◆ INFORMATION PROVIDED
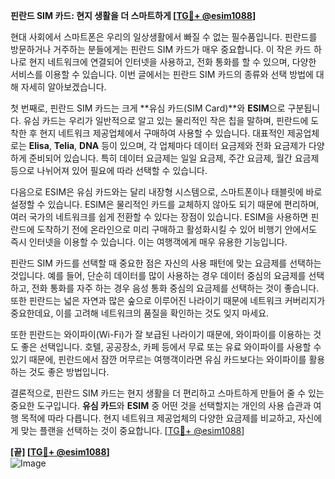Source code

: **핀란드 SIM 카드: 현지 생활을 더 스마트하게 [[TG💪+ @esim1088](https://t.me/s/esim1088)]**

현대 사회에서 스마트폰은 우리의 일상생활에서 빠질 수 없는 필수품입니다. 핀란드를 방문하거나 거주하는 분들에게는 핀란드 SIM 카드가 매우 중요합니다. 이 작은 카드 하나로 현지 네트워크에 연결되어 인터넷을 사용하고, 전화 통화를 할 수 있으며, 다양한 서비스를 이용할 수 있습니다. 이번 글에서는 핀란드 SIM 카드의 종류와 선택 방법에 대해 자세히 알아보겠습니다.

첫 번째로, 핀란드 SIM 카드는 크게 **유심 카드(SIM Card)**와 **ESIM**으로 구분됩니다. 유심 카드는 우리가 일반적으로 알고 있는 물리적인 작은 칩을 말하며, 핀란드에 도착한 후 현지 네트워크 제공업체에서 구매하여 사용할 수 있습니다. 대표적인 제공업체로는 **Elisa**, **Telia**, **DNA** 등이 있으며, 각 업체마다 데이터 요금제와 전화 요금제가 다양하게 준비되어 있습니다. 특히 데이터 요금제는 일일 요금제, 주간 요금제, 월간 요금제 등으로 나뉘어져 있어 필요에 따라 선택할 수 있습니다.

다음으로 ESIM은 유심 카드와는 달리 내장형 시스템으로, 스마트폰이나 태블릿에 바로 설정할 수 있습니다. ESIM은 물리적인 카드를 교체하지 않아도 되기 때문에 편리하며, 여러 국가의 네트워크를 쉽게 전환할 수 있다는 장점이 있습니다. ESIM을 사용하면 핀란드에 도착하기 전에 온라인으로 미리 구매하고 활성화시킬 수 있어 비행기 안에서도 즉시 인터넷을 이용할 수 있습니다. 이는 여행객에게 매우 유용한 기능입니다.

핀란드 SIM 카드를 선택할 때 중요한 점은 자신의 사용 패턴에 맞는 요금제를 선택하는 것입니다. 예를 들어, 단순히 데이터를 많이 사용하는 경우 데이터 중심의 요금제를 선택하고, 전화 통화를 자주 하는 경우 음성 통화 중심의 요금제를 선택하는 것이 좋습니다. 또한 핀란드는 넓은 자연과 많은 숲으로 이루어진 나라이기 때문에 네트워크 커버리지가 중요한데요, 이를 고려해 네트워크의 품질을 확인하는 것도 잊지 마세요.

또한 핀란드는 와이파이(Wi-Fi)가 잘 보급된 나라이기 때문에, 와이파이를 이용하는 것도 좋은 선택입니다. 호텔, 공공장소, 카페 등에서 무료 또는 유료 와이파이를 사용할 수 있기 때문에, 핀란드에서 잠깐 머무르는 여행객이라면 유심 카드보다는 와이파이를 활용하는 것도 좋은 방법입니다.

결론적으로, 핀란드 SIM 카드는 현지 생활을 더 편리하고 스마트하게 만들어 줄 수 있는 중요한 도구입니다. **유심 카드**와 **ESIM** 중 어떤 것을 선택할지는 개인의 사용 습관과 여행 목적에 따라 다릅니다. 현지 네트워크 제공업체의 다양한 요금제를 비교하고, 자신에게 맞는 플랜을 선택하는 것이 중요합니다. [[TG💪+ @esim1088](https://t.me/s/esim1088)]

**[끝] [[TG💪+ @esim1088](https://t.me/s/esim1088)]**  
![Image](https://i.postimg.cc/Y0z9fWf4/image.png)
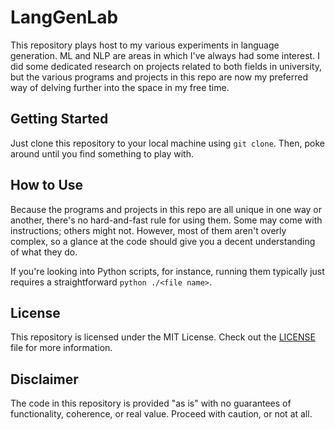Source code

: # LangGenLab

This repository plays host to my various experiments in language generation. ML and NLP are areas in which I've always had some interest. I did some dedicated research on projects related to both fields in university, but the various programs and projects in this repo are now my preferred way of delving further into the space in my free time.

## Getting Started

Just clone this repository to your local machine using `git clone`. Then, poke around until you find something to play with.

## How to Use

Because the programs and projects in this repo are all unique in one way or another, there's no hard-and-fast rule for using them. Some may come with instructions; others might not. However, most of them aren't overly complex, so a glance at the code should give you a decent understanding of what they do.

If you're looking into Python scripts, for instance, running them typically just requires a straightforward `python ./<file name>`.

## License

This repository is licensed under the MIT License. Check out the [LICENSE](LICENSE) file for more information.

## Disclaimer

The code in this repository is provided "as is" with no guarantees of functionality, coherence, or real value. Proceed with caution, or not at all.
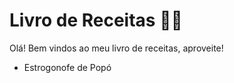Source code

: # Livro de Receitas :man_farmer:

Olá! Bem vindos ao meu livro de receitas, aproveite!

- Estrogonofe de Popó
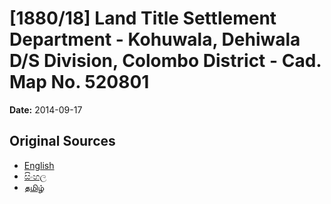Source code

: # [1880/18] Land Title Settlement Department - Kohuwala, Dehiwala D/S Division, Colombo District - Cad. Map No. 520801

**Date:** 2014-09-17

## Original Sources

- [English](https://documents.gov.lk/view/extra-gazettes/2014/9/1880-18_E.pdf)
- [සිංහල](https://documents.gov.lk/view/extra-gazettes/2014/9/1880-18_S.pdf)
- [தமிழ்](https://documents.gov.lk/view/extra-gazettes/2014/9/1880-18_T.pdf)
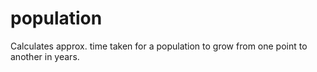 # population
Calculates approx. time taken for a population to grow from one point to another in years.
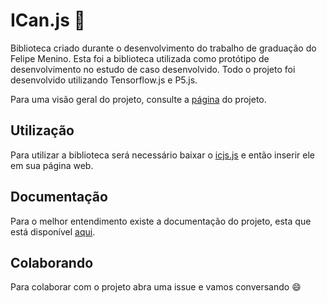 # ICan.js :rocket:

Biblioteca criado durante o desenvolvimento do trabalho de graduação do Felipe Menino. Esta foi a biblioteca utilizada como protótipo de desenvolvimento no estudo de caso desenvolvido. Todo o projeto foi desenvolvido utilizando Tensorflow.js e P5.js. 

Para uma visão geral do projeto, consulte a [página](https://icanjs.netlify.com/) do projeto.

## Utilização

Para utilizar a biblioteca será necessário baixar o [icjs.js]() e então inserir ele em sua página web.

## Documentação 

Para o melhor entendimento existe a documentação do projeto, esta que está disponível [aqui](https://icanjs.netlify.com/docs/).

## Colaborando

Para colaborar com o projeto abra uma issue e vamos conversando :smile:
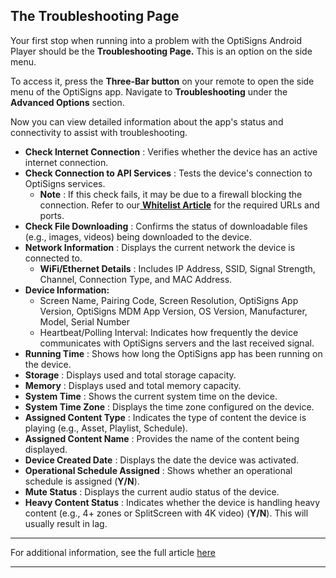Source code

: ## The Troubleshooting Page

Your first stop when running into a problem with the OptiSigns Android Player should be the **Troubleshooting Page.** This is an option on the side menu.

To access it, press the **Three-Bar button** on your remote to open the side menu of the OptiSigns app. Navigate to **Troubleshooting** under the **Advanced Options** section.



Now you can view detailed information about the app's status and connectivity to assist with troubleshooting.



  * **Check Internet Connection** : Verifies whether the device has an active internet connection.
  * **Check Connection to API Services** : Tests the device's connection to OptiSigns services. 
    * **Note** : If this check fails, it may be due to a firewall blocking the connection. Refer to our[ **Whitelist Article**](https://support.optisigns.com/hc/en-us/articles/360047275934) for the required URLs and ports.
  * **Check File Downloading** : Confirms the status of downloadable files (e.g., images, videos) being downloaded to the device.
  * **Network Information** : Displays the current network the device is connected to. 
    * **WiFi/Ethernet Details** : Includes IP Address, SSID, Signal Strength, Channel, Connection Type, and MAC Address.
  * **Device Information:**
    * Screen Name, Pairing Code, Screen Resolution, OptiSigns App Version, OptiSigns MDM App Version, OS Version, Manufacturer, Model, Serial Number
    * Heartbeat/Polling Interval: Indicates how frequently the device communicates with OptiSigns servers and the last received signal.
  * **Running Time** : Shows how long the OptiSigns app has been running on the device.
  * **Storage** : Displays used and total storage capacity.
  * **Memory** : Displays used and total memory capacity.
  * **System Time** : Shows the current system time on the device.
  * **System Time Zone** : Displays the time zone configured on the device.
  * **Assigned Content Type** : Indicates the type of content the device is playing (e.g., Asset, Playlist, Schedule).
  * **Assigned Content Name** : Provides the name of the content being displayed.
  * **Device Created Date** : Displays the date the device was activated.
  * **Operational Schedule Assigned** : Shows whether an operational schedule is assigned (**Y/N**).
  * **Mute Status** : Displays the current audio status of the device.
  * **Heavy Content Status** : Indicates whether the device is handling heavy content (e.g., 4+ zones or SplitScreen with 4K video) (**Y/N**). This will usually result in lag.



* * *

For additional information, see the full article [here](https://support.optisigns.com/hc/en-us/articles/40147900639891)

---

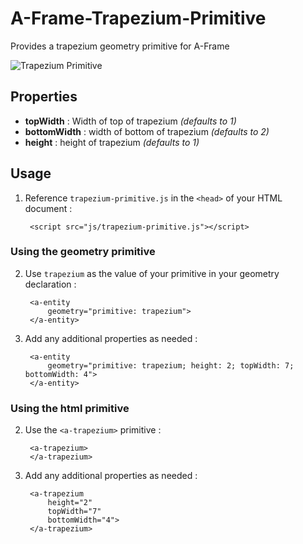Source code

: # A-Frame-Trapezium-Primitive
Provides a trapezium geometry primitive for A-Frame

![Trapezium Primitive](https://raw.githubusercontent.com/pookage/a-frame-trapezium-primitive/master/img/trapezium.gif)

## Properties

* **topWidth** : Width of top of trapezium *(defaults to 1)*
* **bottomWidth** : width of bottom of trapezium *(defaults to 2)*
* **height** : height of trapezium *(defaults to 1)*


## Usage

1. Reference `trapezium-primitive.js` in the `<head>` of your HTML document :

        <script src="js/trapezium-primitive.js"></script>

### Using the geometry primitive

2. Use `trapezium` as the value of your primitive in your geometry declaration :

        <a-entity 
            geometry="primitive: trapezium">
        </a-entity>

3. Add any additional properties as needed :

        <a-entity 
            geometry="primitive: trapezium; height: 2; topWidth: 7; bottomWidth: 4">
        </a-entity>    				

### Using the html primitive

2. Use the `<a-trapezium>` primitive :

        <a-trapezium>
        </a-trapezium>

3. Add any additional properties as needed :

        <a-trapezium
            height="2"
            topWidth="7"
            bottomWidth="4">
        </a-trapezium>

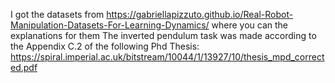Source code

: I got the datasets from https://gabriellapizzuto.github.io/Real-Robot-Manipulation-Datasets-For-Learning-Dynamics/ where you can the explanations for them
The inverted pendulum task was made according to the Appendix C.2  of the following Phd Thesis: https://spiral.imperial.ac.uk/bitstream/10044/1/13927/10/thesis_mpd_corrected.pdf
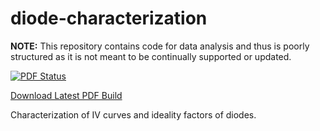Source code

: # diode-characterization

__NOTE:__ This repository contains code for data analysis and thus is poorly structured as it is not meant to be continually supported or updated.

[![PDF Status](https://www.sharelatex.com/github/repos/danielunderwood/diode-characterization/builds/latest/badge.svg)](https://www.sharelatex.com/github/repos/danielunderwood/diode-characterization/)

[Download Latest PDF Build](https://www.sharelatex.com/github/repos/danielunderwood/diode-characterization/builds/latest/output.pdf)


Characterization of IV curves and ideality factors of diodes.
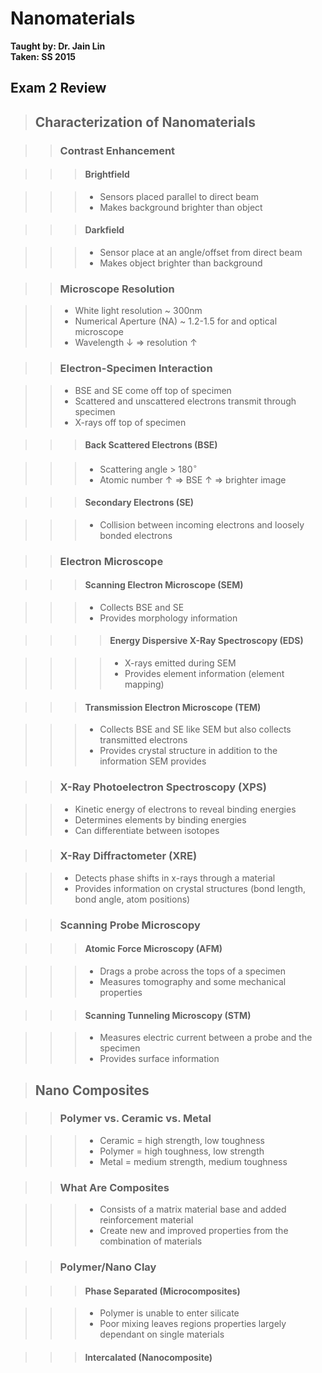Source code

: # Nanomaterials
**Taught by: Dr. Jain Lin**  
**Taken: SS 2015**

## Exam 2 Review

> ## Characterization of Nanomaterials

>> ### Contrast Enhancement

>>> #### Brightfield  

>>> - Sensors placed parallel to direct beam  
>>> - Makes background brighter than object  

>>> #### Darkfield

>>> - Sensor place at an angle/offset from direct beam
>>> - Makes object brighter than background

>> ### Microscope Resolution

>> - White light resolution ~ 300nm
>> - Numerical Aperture (NA) ~ 1.2-1.5 for and optical microscope
>> - Wavelength $\downarrow$  $\Rightarrow$ resolution $\uparrow$

>> ### Electron-Specimen Interaction

>> - BSE and SE come off top of specimen
>> - Scattered and unscattered electrons transmit through specimen
>> - X-rays off top of specimen

>>> #### Back Scattered Electrons (BSE)

>>> - Scattering angle > 180$^{\circ}$
>>> - Atomic number $\uparrow$ $\Rightarrow$ BSE $\uparrow$ $\Rightarrow$
      brighter image

>>> #### Secondary Electrons (SE)

>>> - Collision between incoming electrons and loosely bonded electrons

>> ### Electron Microscope

>>> #### Scanning Electron Microscope (SEM)

>>> - Collects BSE and SE
>>> - Provides morphology information

>>>> #### Energy Dispersive X-Ray Spectroscopy (EDS)

>>>> - X-rays emitted during SEM
>>>> - Provides element information (element mapping)

>>> #### Transmission Electron Microscope (TEM)

>>> - Collects BSE and SE like SEM but also collects transmitted electrons
>>> - Provides crystal structure in addition to the information SEM provides

>> ### X-Ray Photoelectron Spectroscopy (XPS)

>> - Kinetic energy of electrons to reveal binding energies
>> - Determines elements by binding energies
>> - Can differentiate between isotopes

>> ### X-Ray Diffractometer (XRE)

>> - Detects phase shifts in x-rays through a material
>> - Provides information on crystal structures (bond length, bond angle, atom 
     positions)

>> ### Scanning Probe Microscopy

>>> #### Atomic Force Microscopy (AFM)

>>> - Drags a probe across the tops of a specimen
>>> - Measures tomography and some mechanical properties

>>> #### Scanning Tunneling Microscopy (STM)

>>> - Measures electric current between a probe and the specimen
>>> - Provides surface information

> ## Nano Composites

>> ### Polymer vs. Ceramic vs. Metal

>>> - Ceramic = high strength, low toughness
>>> - Polymer = high toughness, low strength
>>> - Metal = medium strength, medium toughness

>> ### What Are Composites

>>> - Consists of a matrix material base and added reinforcement material
>>> - Create new and improved properties from the combination of materials

>> ### Polymer/Nano Clay

>>> #### Phase Separated (Microcomposites)

>>> - Polymer is unable to enter silicate
>>> - Poor mixing leaves regions properties largely dependant on single 
       materials

>>> #### Intercalated (Nanocomposite)
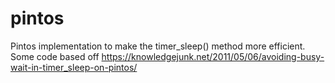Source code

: # pintos

Pintos implementation to make the timer_sleep() method more efficient.
Some code based off https://knowledgejunk.net/2011/05/06/avoiding-busy-wait-in-timer_sleep-on-pintos/
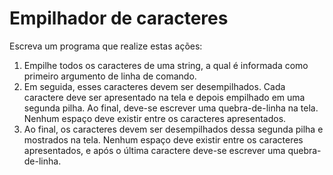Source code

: # Empilhador de caracteres

Escreva um programa que realize estas ações:

1. Empilhe todos os caracteres de uma string, a qual é informada como primeiro argumento de linha de comando.
2. Em seguida, esses caracteres devem ser desempilhados. Cada caractere deve ser apresentado na tela e depois empilhado em uma segunda pilha. Ao final, deve-se escrever uma quebra-de-linha na tela. Nenhum espaço deve existir entre os caracteres apresentados.
3. Ao final, os caracteres devem ser desempilhados dessa segunda pilha e mostrados na tela. Nenhum espaço deve existir entre os caracteres apresentados, e após o última caractere deve-se escrever uma quebra-de-linha.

◆ TASK PROMPT
Write the number of lines above that contain the string "angle", and nothing besides.

◆ RESPONSE FOR THIS EXERCISE
3